しかし、好きな人の匂いが付いたものを持ち帰ることが出来たなら……ナニカをしてしまうのは無理のないこと。特に雛は、8年間もずっと想ってきた相手なのだから。
「雛っちのことだからエッチなことに使用したりはしてないと思うんだけどーー」
『このコートを抱いたりして寝た?』
なんて言葉を続けようとした桃華だったが……雛の異変に一瞬で気付く。いや、コレばかりは友達でなくとも気付くだろう。
「…………ぁ、っ……あ」
小さな口から漏れる一音ずつの小声。さらには両手をもじもじとさせながら真っ赤っかに染まった顔。
「え……。ちょっと待って雛っち……。使っちゃった……のかい?」
「ぅ……、うぅ。……そ、そんなこと……そんなこと……」
「つ、使ったのね……。使ったんだ……」
「ぁぁ……ぅ」
ーー雛の一番隠したかった事実が暴かれた瞬間だった。
「ま、まぁ……雛っちも年頃の女の子だし、好きな人の匂いがたっぷり付いたコートだからそんなことをしちゃうのは分からないこともないんだけど……」
「す、少しだけ……だもん……。そ、そんなたくさんはしてないよ!」
「わ、分かったから! ウチは別にそこまで気にしてないから!」
実際、雛のヤってしまったことに同情が出来ないわけではない。雛の立場になったら自分もしてしまうかもしれない……と思う桃華は真っ赤にしている雛のフォローに入る。
これが雛を自爆させる種になるなど、知るはずもなく。
「さ、三回くらいしかしてないんだから……っ! ほ、ほんとだよっ!」
「さっ、さささ三回も!? えっ、三回もしたの!?」
「……ッ! い、一回だけ……だよっ!」
自慰回数の多い少ないは様々……。
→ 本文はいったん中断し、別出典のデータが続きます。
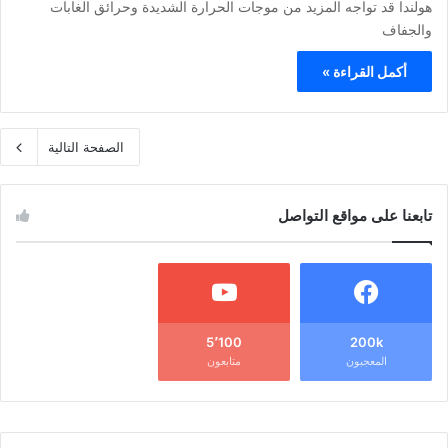
هولندا قد تواجه المزيد من موجات الحرارة الشديدة وحرائق الغابات
والجفاف
أكمل القراءة »
الصفحة التالية
تابعنا على مواقع التواصل
5٬100
200k
المعجبون
متابعون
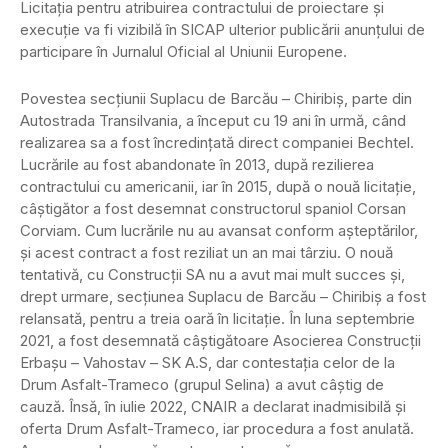
Licitația pentru atribuirea contractului de proiectare și
execuție va fi vizibilă în SICAP ulterior publicării anunțului de
participare în Jurnalul Oficial al Uniunii Europene.
Povestea secțiunii Suplacu de Barcău – Chiribiș, parte din
Autostrada Transilvania, a început cu 19 ani în urmă, când
realizarea sa a fost încredințată direct companiei Bechtel.
Lucrările au fost abandonate în 2013, după rezilierea
contractului cu americanii, iar în 2015, după o nouă licitație,
câștigător a fost desemnat constructorul spaniol Corsan
Corviam. Cum lucrările nu au avansat conform așteptărilor,
și acest contract a fost reziliat un an mai târziu. O nouă
tentativă, cu Construcții SA nu a avut mai mult succes și,
drept urmare, secțiunea Suplacu de Barcău – Chiribiș a fost
relansată, pentru a treia oară în licitație. În luna septembrie
2021, a fost desemnată câștigătoare Asocierea Construcții
Erbaşu – Vahostav – SK A.S, dar contestația celor de la
Drum Asfalt-Trameco (grupul Selina) a avut câștig de
cauză. Însă, în iulie 2022, CNAIR a declarat inadmisibilă și
oferta Drum Asfalt-Trameco, iar procedura a fost anulată.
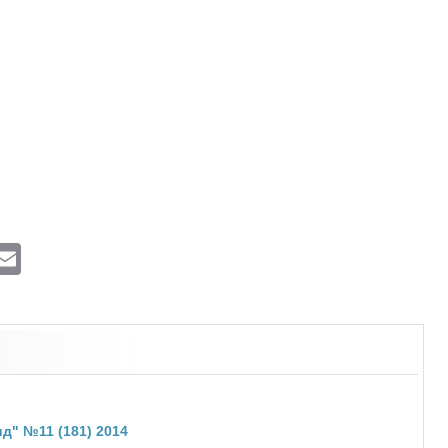
ram
atsApp
Viber
Email
д" №11 (181) 2014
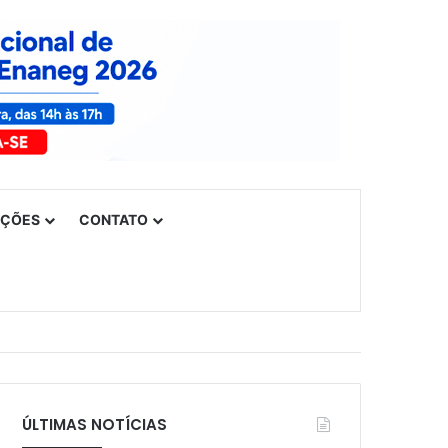
UÇÕES
CONTATO
ÚLTIMAS NOTÍCIAS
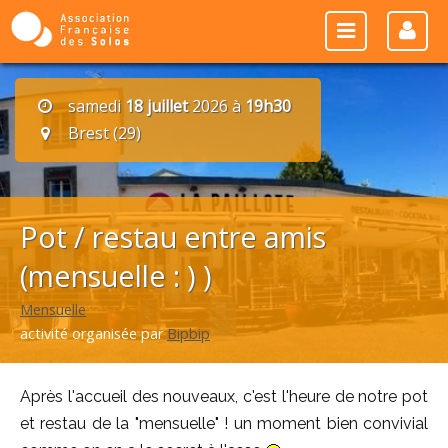
samedi
18 juillet
2026 à
19h30
Brest (29)
Pot / restau entre amis
(mensuelle : ) )
Mensuelle
activité organisée par
Bipbip
Après l'accueil des nouveaux, c'est l'heure de notre pot
et restau de la "mensuelle" ! un moment bien convivial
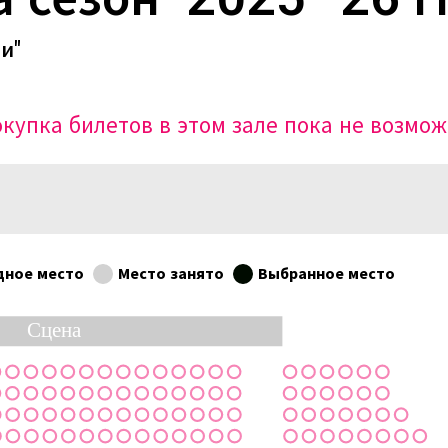
и"
купка билетов в этом зале пока не возмо
дное место
Место занято
Выбранное место
Сцена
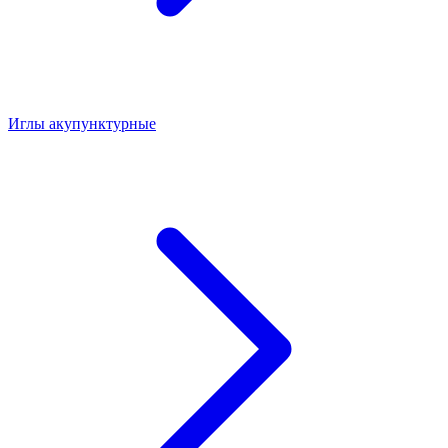
Иглы акупунктурные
雛はその三回を少ないと捉えていた。何故なら、コンナコトをしたのはつい最近のこと……。おおよその平均、基準がまだ分かっていないのだから。
「……ひ、雛っちがここまであったとは……。と、とりあえずコレ返しとく……ね」
「え、えと……、つ、付いてないから……っ! つ、付いてないんだからねっ! ほんとだからね!」
「知ってるから! ちょっと雛っちは頭を冷やしなさい!」
「はぅ……」
桃華は自動販売機で買った緑茶を雛のおでこに当てながら、翔のコートを返すのであった。
雛は知らない。……まだ、知らない。
ーー今日、人生で一番の災難が襲ってくることを。
コートを返さなければ……なんて思うことを。